Given information:
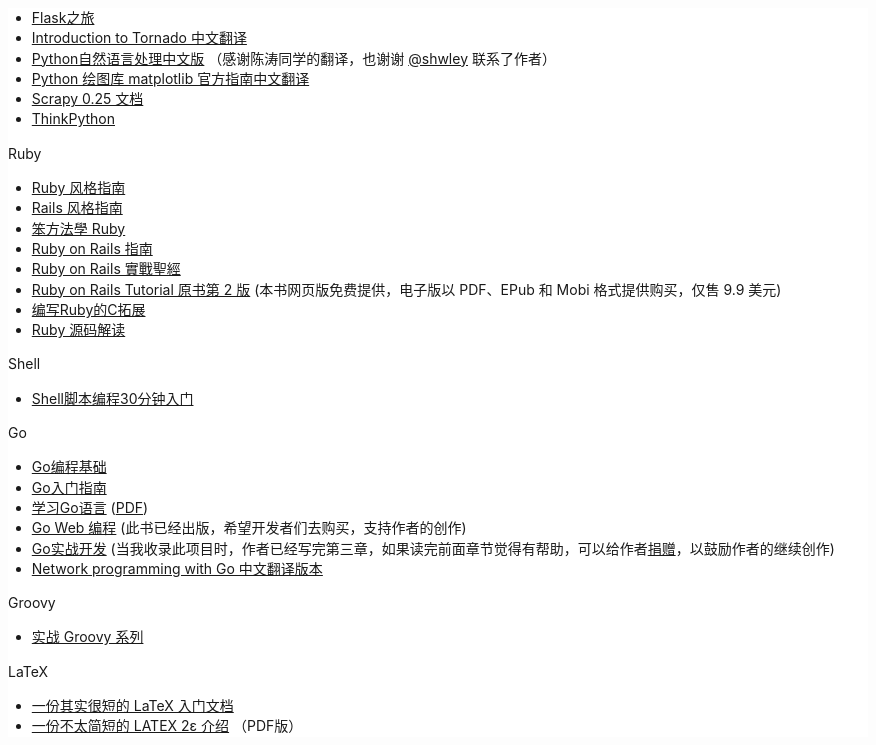 - [Flask之旅](https://link.zhihu.com/?target=http%3A//spacewander.github.io/explore-flask-zh)
- [Introduction to Tornado 中文翻译](https://link.zhihu.com/?target=http%3A//demo.pythoner.com/itt2zh/index.html)
- [Python自然语言处理中文版](https://link.zhihu.com/?target=http%3A//pan.baidu.com/s/1qW4pvnY) （感谢陈涛同学的翻译，也谢谢 [@shwley](https://link.zhihu.com/?target=https%3A//github.com/shwley) 联系了作者）
- [Python 绘图库 matplotlib 官方指南中文翻译](https://link.zhihu.com/?target=http%3A//liam0205.me/2014/09/11/matplotlib-tutorial-zh-cn/)
- [Scrapy 0.25 文档](https://link.zhihu.com/?target=http%3A//scrapy-chs.readthedocs.org/zh_CN/latest/)
- [ThinkPython](https://link.zhihu.com/?target=https%3A//github.com/carfly/thinkpython-cn)

Ruby

- [Ruby 风格指南](https://link.zhihu.com/?target=https%3A//github.com/JuanitoFatas/ruby-style-guide/blob/master/README-zhCN.md)
- [Rails 风格指南](https://link.zhihu.com/?target=https%3A//github.com/JuanitoFatas/rails-style-guide/blob/master/README-zhCN.md)
- [笨方法學 Ruby](https://link.zhihu.com/?target=http%3A//lrthw.github.io/)
- [Ruby on Rails 指南](https://link.zhihu.com/?target=http%3A//guides.ruby-china.org/)
- [Ruby on Rails 實戰聖經](https://link.zhihu.com/?target=http%3A//ihower.tw/rails4/index.html)
- [Ruby on Rails Tutorial 原书第 2 版](https://link.zhihu.com/?target=http%3A//railstutorial-china.org/) (本书网页版免费提供，电子版以 PDF、EPub 和 Mobi 格式提供购买，仅售 9.9 美元)
- [编写Ruby的C拓展](https://link.zhihu.com/?target=http%3A//wusuopu.gitbooks.io/write-ruby-extension-with-c/content/)
- [Ruby 源码解读](https://link.zhihu.com/?target=https%3A//ruby-china.org/topics/22386)

Shell

- [Shell脚本编程30分钟入门](https://link.zhihu.com/?target=https%3A//github.com/qinjx/30min_guides/blob/master/shell.md)

Go

- [Go编程基础](https://link.zhihu.com/?target=https%3A//github.com/Unknwon/go-fundamental-programming)
- [Go入门指南](https://link.zhihu.com/?target=https%3A//github.com/Unknwon/the-way-to-go_ZH_CN)
- [学习Go语言](https://link.zhihu.com/?target=http%3A//mikespook.com/learning-go/) ([PDF](https://link.zhihu.com/?target=http%3A//xxiyy.qiniudn.com/%E5%AD%A6%E4%B9%A0%20Go%20%E8%AF%AD%E8%A8%80%28Golang%29.pdf%3Fdownload))
- [Go Web 编程](https://link.zhihu.com/?target=https%3A//github.com/astaxie/build-web-application-with-golang) (此书已经出版，希望开发者们去购买，支持作者的创作)
- [Go实战开发](https://link.zhihu.com/?target=https%3A//github.com/astaxie/Go-in-Action) (当我收录此项目时，作者已经写完第三章，如果读完前面章节觉得有帮助，可以给作者[捐赠](https://link.zhihu.com/?target=https%3A//me.alipay.com/astaxie)，以鼓励作者的继续创作)
- [Network programming with Go 中文翻译版本](https://link.zhihu.com/?target=https%3A//github.com/astaxie/NPWG_zh)

Groovy

- [实战 Groovy 系列](https://link.zhihu.com/?target=http%3A//www.ibm.com/developerworks/cn/java/j-pg/)

LaTeX

- [一份其实很短的 LaTeX 入门文档](https://link.zhihu.com/?target=http%3A//liam0205.me/2014/09/08/latex-introduction/)
- [一份不太简短的 LATEX 2ε 介绍](https://link.zhihu.com/?target=http%3A//www.mohu.org/info/lshort-cn.pdf) （PDF版）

Your instructions:
Could you set down, exactly as written, every line from the start of the records above through the line containing "- [Introduction to", leaving the pictures out?

Answer below:
 - [Flask之旅](https://link.zhihu.com/?target=http%3A//spacewander.github.io/explore-flask-zh)
- [Introduction to Tornado 中文翻译](https://link.zhihu.com/?target=http%3A//demo.pythoner.com/itt2zh/index.html)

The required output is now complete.